**Extract**:
== Segment start ==
Page MenuHomePhabricator

pagegenerators.PreloadingGenerator should be disabled for -liverecentchanges
Closed, ResolvedPublic

Description

pagegenerators.PreloadingGenerator (as well as Site.preloadpages) should aleways be disabled for -liverecentchanges option. It is exceedingly superfluous to make a bulk load for -liverecentchanges which waits for an event. Otherwise the process waits until the buffer is full to start the operation. This is counterproductive because that option intends processing the event as soon as possible.

Event Timeline

Xqt triaged this task as Medium priority.May 15 2016, 10:37 AM

Change 288919 had a related patch set uploaded (by Xqt):
[IMPR] Disable PreloadingGenerator when -liverecentchanges is selected

https://gerrit.wikimedia.org/r/288919

For the general problem wrt in PreloadingGenerator, using groupsize=1 solves the problem. Pages will be emitted immediately. This was previously called step, but was renamed in 65b75413.

Also any solution to this bug must not be designed only for -liverecentchanges ; any page generators could be emitting changes 'live' from the wiki, and we already have another one RepeatingGenerator.

The bugs we need to solve are

  1. within GeneratorFactory, when PreloadingGenerator is used when -liverecentchanges (or similar) has been specified.
== Segment end ==
**Provided data**:
== Segment start ==
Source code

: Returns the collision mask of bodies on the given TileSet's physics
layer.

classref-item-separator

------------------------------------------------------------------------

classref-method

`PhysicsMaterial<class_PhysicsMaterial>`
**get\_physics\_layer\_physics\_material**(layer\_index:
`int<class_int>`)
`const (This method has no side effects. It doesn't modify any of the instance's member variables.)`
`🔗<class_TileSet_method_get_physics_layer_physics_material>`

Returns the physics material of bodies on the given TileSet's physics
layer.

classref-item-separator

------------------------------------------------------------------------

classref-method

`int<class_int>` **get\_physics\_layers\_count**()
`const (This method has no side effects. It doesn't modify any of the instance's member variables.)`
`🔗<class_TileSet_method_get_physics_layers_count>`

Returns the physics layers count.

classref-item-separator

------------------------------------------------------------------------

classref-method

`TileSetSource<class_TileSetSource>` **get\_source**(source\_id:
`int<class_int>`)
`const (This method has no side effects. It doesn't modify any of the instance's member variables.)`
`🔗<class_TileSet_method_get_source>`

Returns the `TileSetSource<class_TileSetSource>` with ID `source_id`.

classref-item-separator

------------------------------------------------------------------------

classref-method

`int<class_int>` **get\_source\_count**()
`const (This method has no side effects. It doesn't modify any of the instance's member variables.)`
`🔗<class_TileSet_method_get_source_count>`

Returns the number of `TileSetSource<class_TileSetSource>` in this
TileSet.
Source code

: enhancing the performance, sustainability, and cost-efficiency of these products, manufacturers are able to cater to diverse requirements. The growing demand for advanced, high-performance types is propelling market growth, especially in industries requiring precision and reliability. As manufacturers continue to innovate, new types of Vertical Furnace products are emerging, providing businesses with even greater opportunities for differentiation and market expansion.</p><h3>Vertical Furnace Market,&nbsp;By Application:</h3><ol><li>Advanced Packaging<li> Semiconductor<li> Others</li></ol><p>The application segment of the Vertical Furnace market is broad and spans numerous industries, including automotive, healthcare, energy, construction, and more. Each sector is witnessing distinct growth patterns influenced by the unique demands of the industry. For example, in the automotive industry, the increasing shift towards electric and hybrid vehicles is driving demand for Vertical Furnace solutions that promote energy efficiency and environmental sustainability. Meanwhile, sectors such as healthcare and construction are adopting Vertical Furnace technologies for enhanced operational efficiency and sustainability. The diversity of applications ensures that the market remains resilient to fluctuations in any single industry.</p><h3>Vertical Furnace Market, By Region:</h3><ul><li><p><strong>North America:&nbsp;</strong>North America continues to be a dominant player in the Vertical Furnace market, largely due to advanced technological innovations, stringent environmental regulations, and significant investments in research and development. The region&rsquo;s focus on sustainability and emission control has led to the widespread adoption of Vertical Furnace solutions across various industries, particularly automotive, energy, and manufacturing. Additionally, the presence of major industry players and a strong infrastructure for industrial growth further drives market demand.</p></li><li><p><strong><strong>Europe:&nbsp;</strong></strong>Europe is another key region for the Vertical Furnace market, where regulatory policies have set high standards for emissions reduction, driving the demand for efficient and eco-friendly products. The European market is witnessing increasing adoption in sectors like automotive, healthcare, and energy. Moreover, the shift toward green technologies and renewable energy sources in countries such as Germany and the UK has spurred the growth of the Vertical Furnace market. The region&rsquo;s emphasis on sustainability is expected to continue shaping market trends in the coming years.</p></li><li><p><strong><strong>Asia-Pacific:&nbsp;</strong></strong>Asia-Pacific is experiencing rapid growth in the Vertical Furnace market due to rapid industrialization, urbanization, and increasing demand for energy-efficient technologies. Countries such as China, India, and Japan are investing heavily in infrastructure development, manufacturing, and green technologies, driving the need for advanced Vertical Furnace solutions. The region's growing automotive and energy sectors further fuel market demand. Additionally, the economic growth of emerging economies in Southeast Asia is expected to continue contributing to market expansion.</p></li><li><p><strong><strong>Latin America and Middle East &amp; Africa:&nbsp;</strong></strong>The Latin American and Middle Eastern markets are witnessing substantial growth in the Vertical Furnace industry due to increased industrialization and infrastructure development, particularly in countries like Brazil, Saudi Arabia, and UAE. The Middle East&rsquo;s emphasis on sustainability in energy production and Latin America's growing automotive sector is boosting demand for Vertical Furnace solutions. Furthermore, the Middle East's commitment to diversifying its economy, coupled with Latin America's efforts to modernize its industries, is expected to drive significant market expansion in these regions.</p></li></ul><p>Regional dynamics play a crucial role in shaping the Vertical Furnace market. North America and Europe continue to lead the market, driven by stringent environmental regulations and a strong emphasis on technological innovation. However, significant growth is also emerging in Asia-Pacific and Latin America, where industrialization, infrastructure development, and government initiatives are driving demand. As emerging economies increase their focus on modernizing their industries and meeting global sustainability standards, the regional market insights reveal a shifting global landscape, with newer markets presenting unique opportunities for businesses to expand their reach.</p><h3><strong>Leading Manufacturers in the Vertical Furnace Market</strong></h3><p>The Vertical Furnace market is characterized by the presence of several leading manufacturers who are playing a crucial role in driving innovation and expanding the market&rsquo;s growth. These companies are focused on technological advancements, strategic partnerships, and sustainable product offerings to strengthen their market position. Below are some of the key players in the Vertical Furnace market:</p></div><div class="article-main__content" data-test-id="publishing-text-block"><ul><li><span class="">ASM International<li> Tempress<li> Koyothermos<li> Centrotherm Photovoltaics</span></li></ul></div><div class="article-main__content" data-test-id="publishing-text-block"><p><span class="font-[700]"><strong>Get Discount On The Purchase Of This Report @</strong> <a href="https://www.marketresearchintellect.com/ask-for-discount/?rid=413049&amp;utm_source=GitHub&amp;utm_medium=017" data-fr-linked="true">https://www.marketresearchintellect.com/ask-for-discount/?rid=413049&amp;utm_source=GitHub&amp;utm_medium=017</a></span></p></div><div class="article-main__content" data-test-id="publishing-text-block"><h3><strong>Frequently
== Segment end ==
**Exercise instructions**:
(1) In the bug report, what was the groupsize parameter previously called?
(2) Set down the words of the bug report between "Also any solution" and "has been specified.", inclusive.
(3) Name each distinct class in the bug report whose name includes "Generator" with a capital G.
The data above comes from a different source than the bug report.

**Answers by item**:
(1) step

(2)
Also any solution to this bug must not be designed only for -liverecentchanges ; any page generators could be emitting changes 'live' from the wiki, and we already have another one RepeatingGenerator.

The bugs we need to solve are

  1. within GeneratorFactory, when PreloadingGenerator is used when -liverecentchanges (or similar) has been specified.

(3) PreloadingGenerator, RepeatingGenerator, GeneratorFactory